WORK INSTRUCTIONS
In the records below, how many lines hold the word "into"? Give only the number.

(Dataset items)
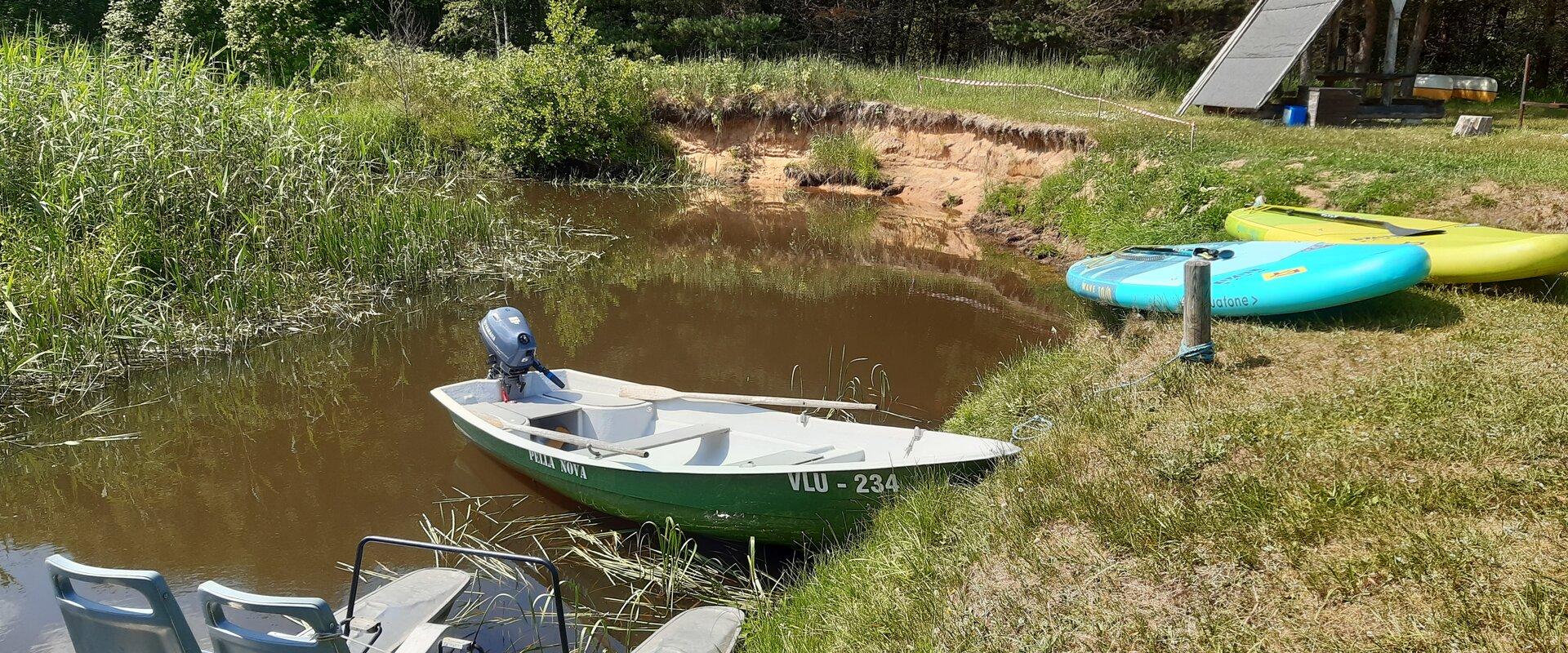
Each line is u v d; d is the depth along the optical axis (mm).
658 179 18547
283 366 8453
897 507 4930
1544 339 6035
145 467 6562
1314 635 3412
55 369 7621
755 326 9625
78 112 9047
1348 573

--

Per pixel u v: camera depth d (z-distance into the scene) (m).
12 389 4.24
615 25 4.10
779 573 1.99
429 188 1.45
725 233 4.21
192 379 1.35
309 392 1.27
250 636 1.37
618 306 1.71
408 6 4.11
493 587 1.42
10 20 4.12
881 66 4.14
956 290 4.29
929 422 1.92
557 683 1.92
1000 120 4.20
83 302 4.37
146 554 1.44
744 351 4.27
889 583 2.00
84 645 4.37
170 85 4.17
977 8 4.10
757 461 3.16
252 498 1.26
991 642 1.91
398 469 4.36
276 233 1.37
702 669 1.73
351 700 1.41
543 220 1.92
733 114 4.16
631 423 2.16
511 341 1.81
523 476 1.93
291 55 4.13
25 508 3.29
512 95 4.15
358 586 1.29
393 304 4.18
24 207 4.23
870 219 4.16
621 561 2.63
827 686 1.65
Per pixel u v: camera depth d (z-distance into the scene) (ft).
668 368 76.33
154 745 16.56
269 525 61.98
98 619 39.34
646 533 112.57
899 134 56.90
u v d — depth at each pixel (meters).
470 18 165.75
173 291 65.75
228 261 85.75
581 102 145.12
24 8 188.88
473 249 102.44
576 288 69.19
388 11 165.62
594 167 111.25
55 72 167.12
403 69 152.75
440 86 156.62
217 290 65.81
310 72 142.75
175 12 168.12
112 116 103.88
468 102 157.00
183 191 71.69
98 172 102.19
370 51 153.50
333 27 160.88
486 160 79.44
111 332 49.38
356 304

WRITTEN ANSWER
2